NICOLA Sturgeon has denied she and her husband Peter Murrell would wield an unhealthy amount of power over the SNP if she is confirmed as the party's next leader this week.
Sturgeon, who is expected to be named as Alex Salmond's successor unopposed on Wednesday, said she was comfortable with being leader while Murrell is the party's chief executive.
However, some SNP members are uneasy at the prospect, fearing it will put an unprecedented amount of power in the hands of one couple.
Some also worry that, with Sturgeon's mother Joan as the Provost of North Ayrshire Council, it makes the SNP look like a Labour-style "family business" rather than a modernising force.
One senior SNP source said: "Some of us don't really want an alternative Royal Family. We want a new Scotland based on meritocracy."
Another senior party insider said: "It's not ideal, especially looked at from outside. The perception is that it's a bit incestuous, that too much power is in the one household."
Talking to the Sunday Herald, Sturgeon stressed that most of the administrative oversight of the SNP is conducted by business convener Derek Mackay, rather than her husband.
Asked about fears she and Murrell would be an overbearing power couple if she became leader, Sturgeon said: "I've been deputy leader for years while Peter's been chief executive for 10 years. That's not been an issue that's given rise to any concern internally.
"In the constitution of the SNP, the oversight of the administrative side of the party lies with the business convener, not with the leader.

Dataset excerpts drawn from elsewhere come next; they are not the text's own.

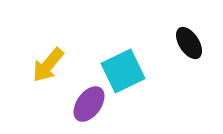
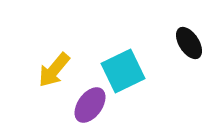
yellow arrow: moved 6 px right, 5 px down
purple ellipse: moved 1 px right, 1 px down
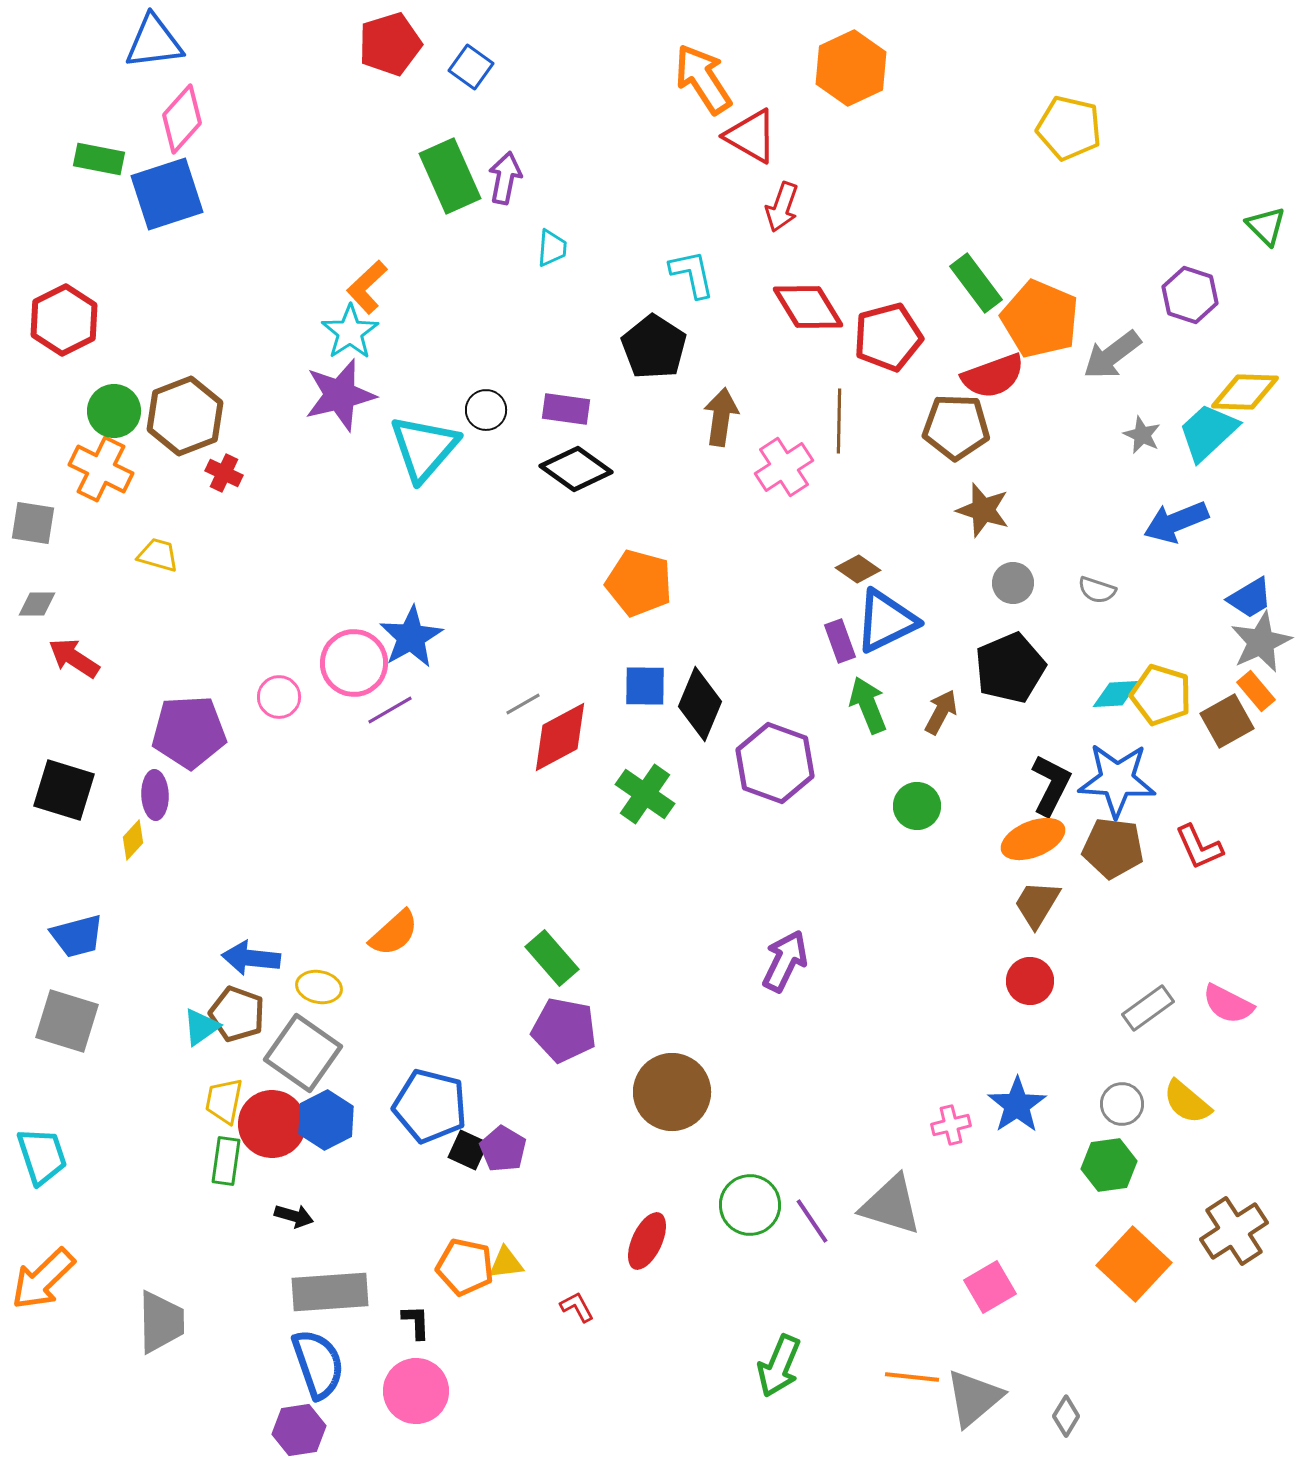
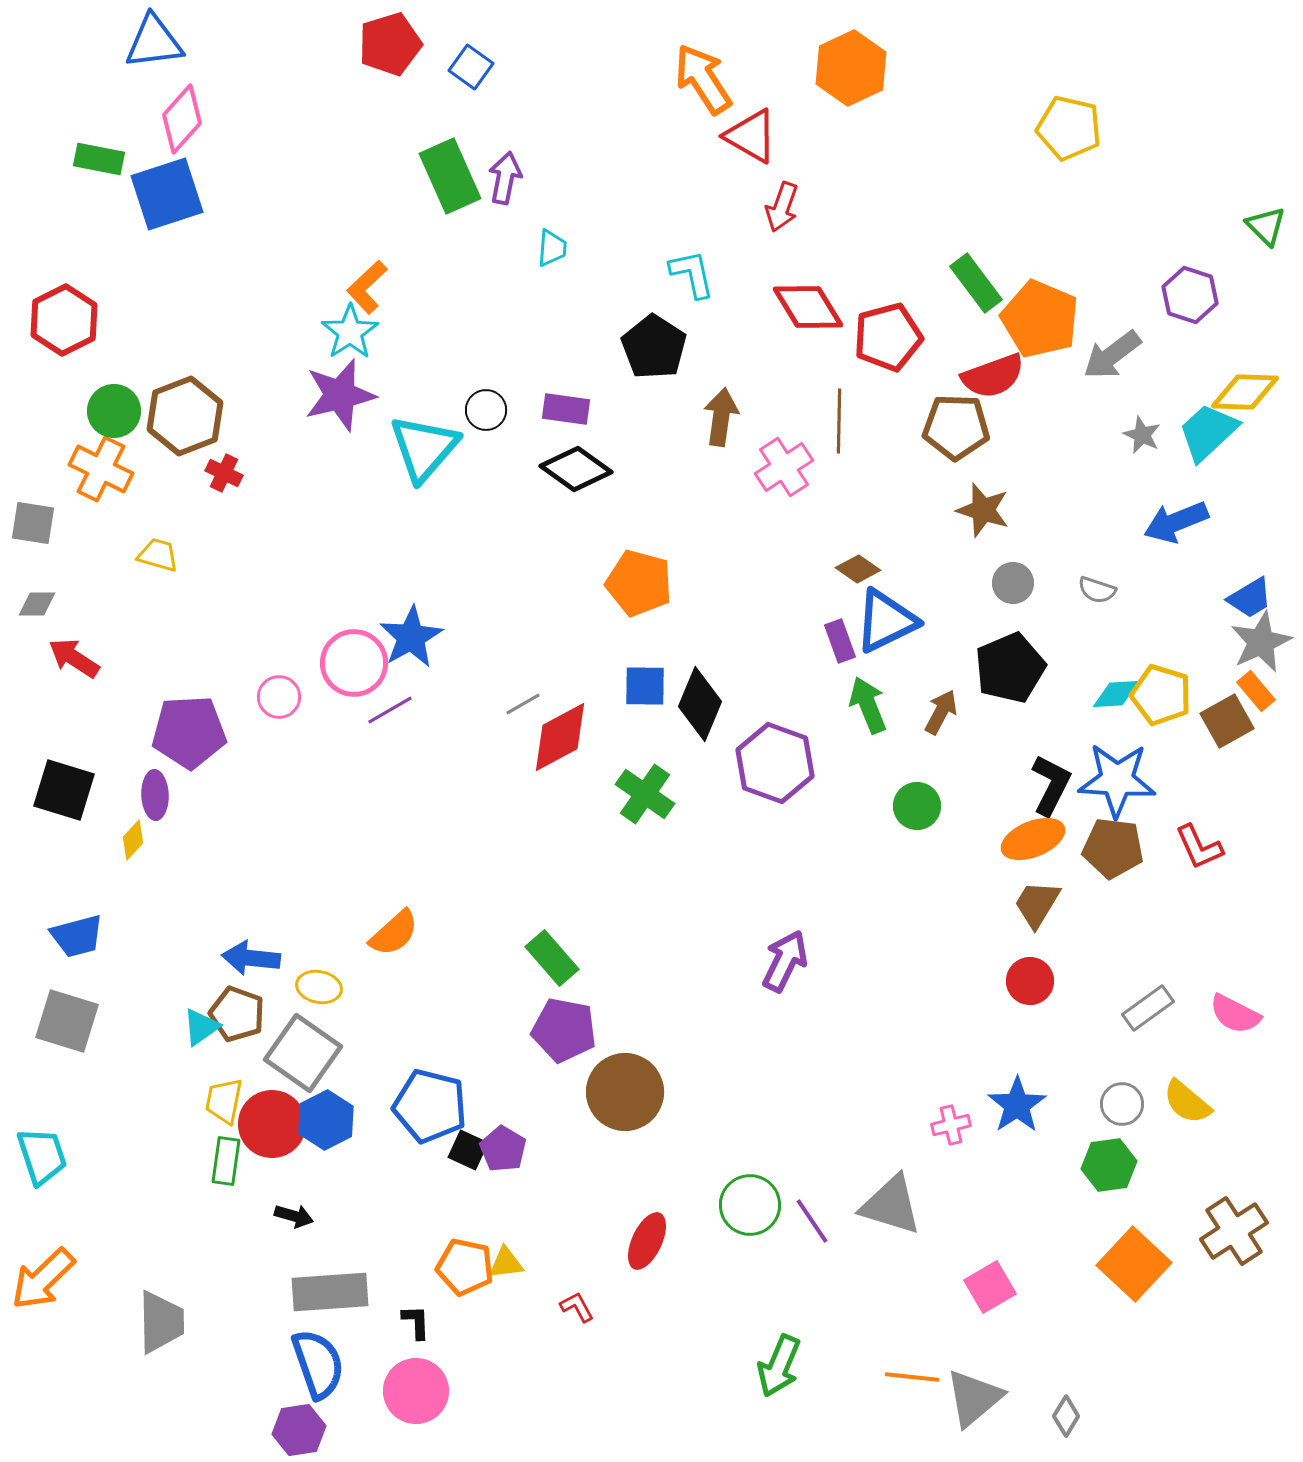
pink semicircle at (1228, 1004): moved 7 px right, 10 px down
brown circle at (672, 1092): moved 47 px left
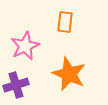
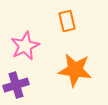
orange rectangle: moved 2 px right, 1 px up; rotated 20 degrees counterclockwise
orange star: moved 6 px right, 4 px up; rotated 16 degrees counterclockwise
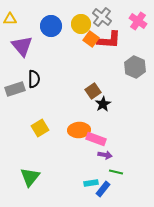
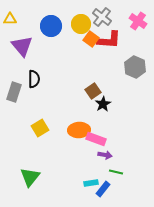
gray rectangle: moved 1 px left, 3 px down; rotated 54 degrees counterclockwise
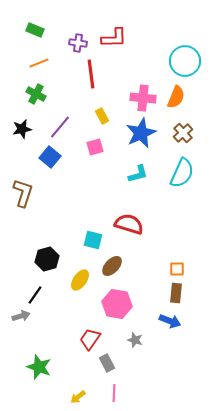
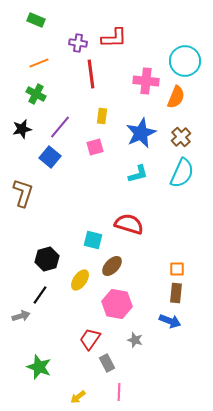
green rectangle: moved 1 px right, 10 px up
pink cross: moved 3 px right, 17 px up
yellow rectangle: rotated 35 degrees clockwise
brown cross: moved 2 px left, 4 px down
black line: moved 5 px right
pink line: moved 5 px right, 1 px up
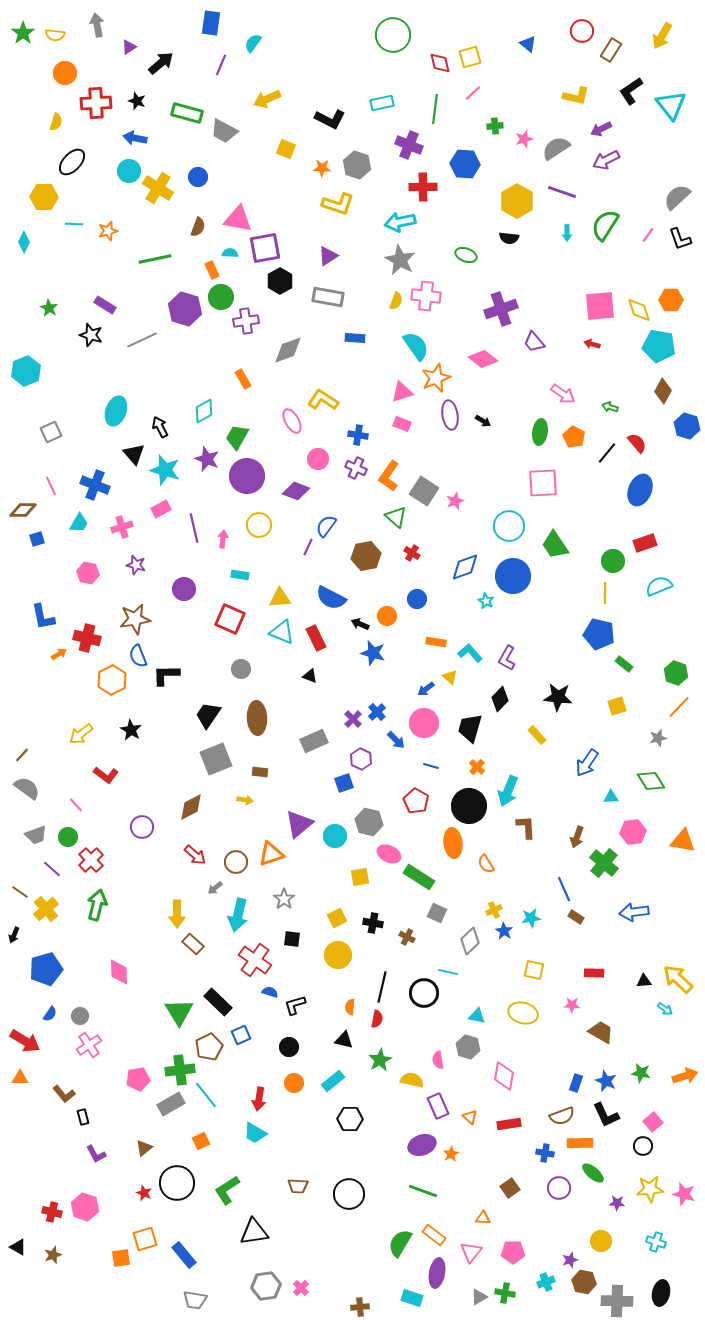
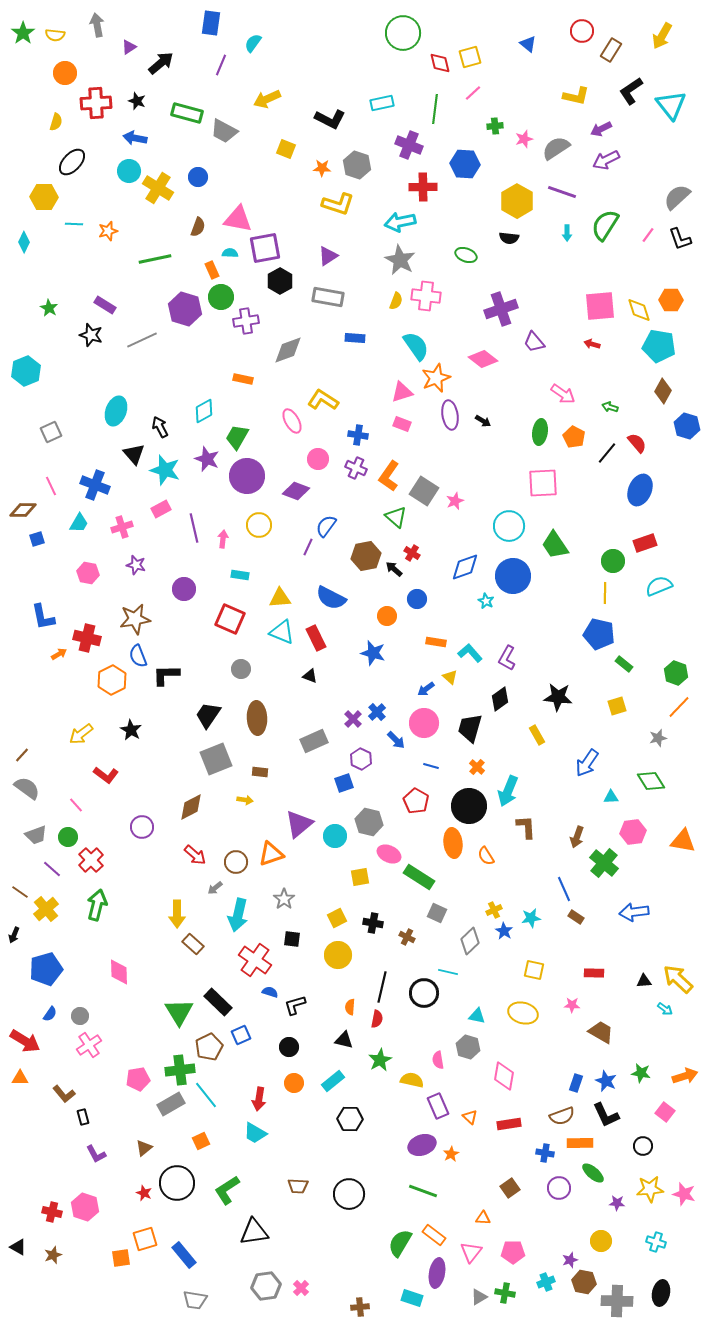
green circle at (393, 35): moved 10 px right, 2 px up
orange rectangle at (243, 379): rotated 48 degrees counterclockwise
black arrow at (360, 624): moved 34 px right, 55 px up; rotated 18 degrees clockwise
black diamond at (500, 699): rotated 10 degrees clockwise
yellow rectangle at (537, 735): rotated 12 degrees clockwise
orange semicircle at (486, 864): moved 8 px up
pink square at (653, 1122): moved 12 px right, 10 px up; rotated 12 degrees counterclockwise
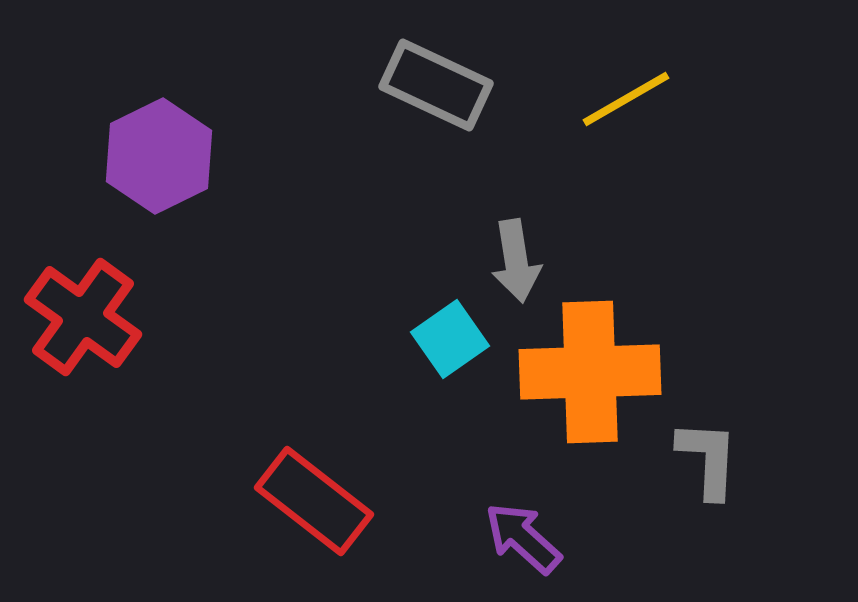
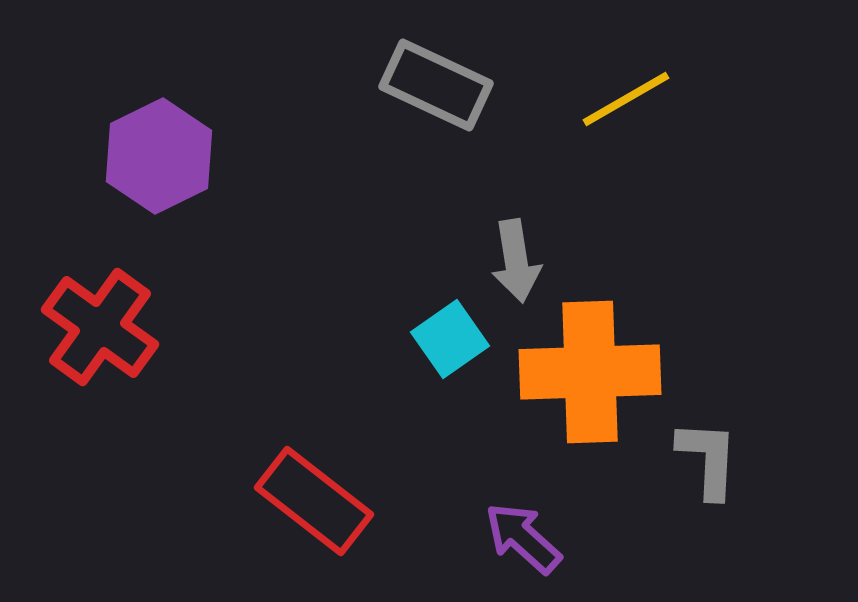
red cross: moved 17 px right, 10 px down
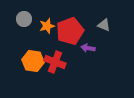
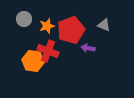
red pentagon: moved 1 px right, 1 px up
red cross: moved 7 px left, 11 px up
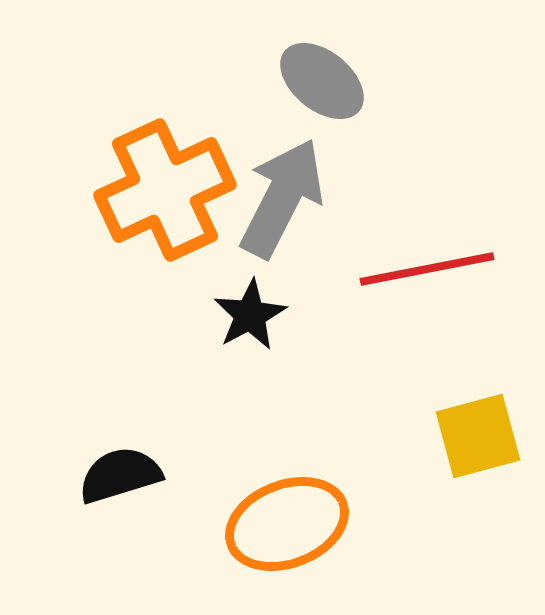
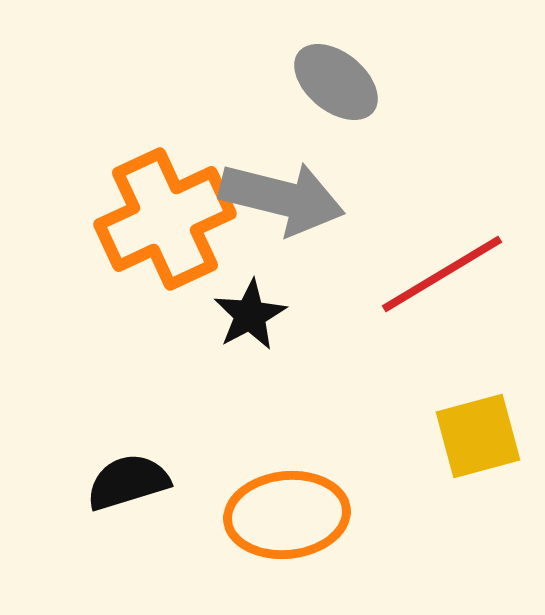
gray ellipse: moved 14 px right, 1 px down
orange cross: moved 29 px down
gray arrow: rotated 77 degrees clockwise
red line: moved 15 px right, 5 px down; rotated 20 degrees counterclockwise
black semicircle: moved 8 px right, 7 px down
orange ellipse: moved 9 px up; rotated 15 degrees clockwise
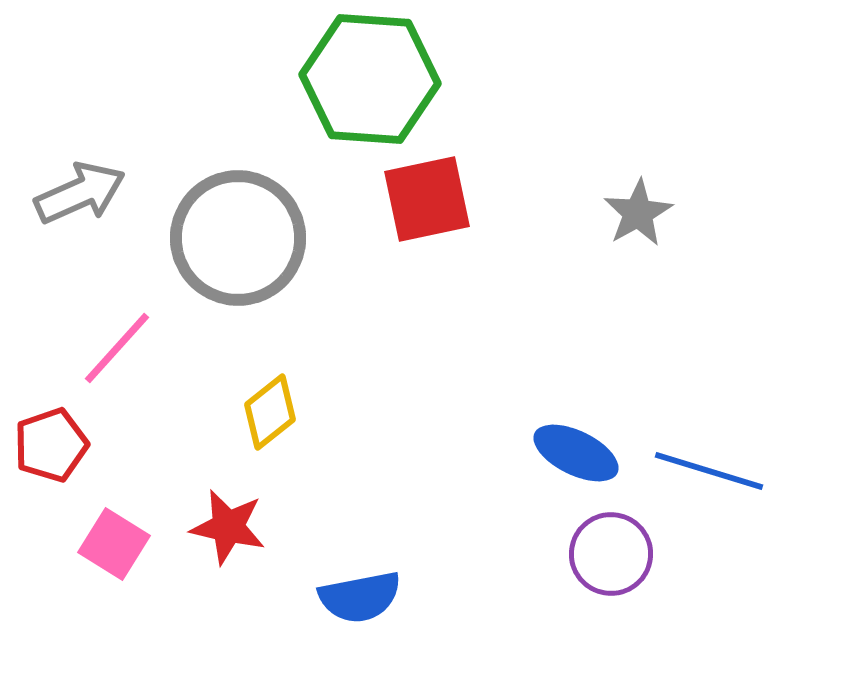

So I'm comfortable there are no issues that arise."
According to the SNP constitution, Mackay chairs the main decision-making bodies and runs "operational matters including membership, campaign co-ordination and internal affairs".
However, the constitution also says the leader appoints the business convener each year, putting Mackay's fate in Sturgeon's hands.
The SNP's annual report says Murrell is "responsible for the day-to-day running of SNP activities and projects". However, the party declined to provide his full job description.
Asked if party members could still complain about her if her husband was chief executive, Sturgeon said: "Absolutely. The business convener deals with the internal democracy and the whole oversight of administration. So that gives a route.
"It wouldn't be the chief executive who would deal with a complaint about the leader if I was the leader, it would be the business convener."
Looking back at the referendum, Sturgeon also defended the SNP policy on a currency union, saying it was right to advocate sharing the pound - a policy the Unionist parties blocked - rather than advance a new Scottish currency, as many in the Yes campaign had wanted.
She said: "I think we were in the right position on currency because other positions would have been just as difficult.
"Others take a different view on that. I don't think [a different currency proposal] would have made a fundamental difference.
"By the time we got to the last couple of weeks of the campaign ... currency was not what was stopping people voting Yes in my opinion, there was a multitude of different factors at play. The two things in the latter period were general understandable human anxieties about the unknown and being told we can get something [The Vow] that takes us a long way without all that. Probably that was the most significant factor to those who wanted to vote Yes but didn't."
Sturgeon, 44, and Murrell, 51, were married in Glasgow in 2010 after a seven-year courtship.
Opponents have sought to exploit their relationship to score points in the past. In September 2012, Scottish Labour leader Johann Lamont used First Minister's Questions to ask whether it was right for Sturgeon to get free prescriptions when she lived "in a household with an income of over £200,000 a year".
At the time, Sturgeon earned just over £100,000 as an MSP and minister and Murrell's salary in 2011 was £109,000. It fell to £77,000 in 2012 and was omitted from the SNP accounts in 2013.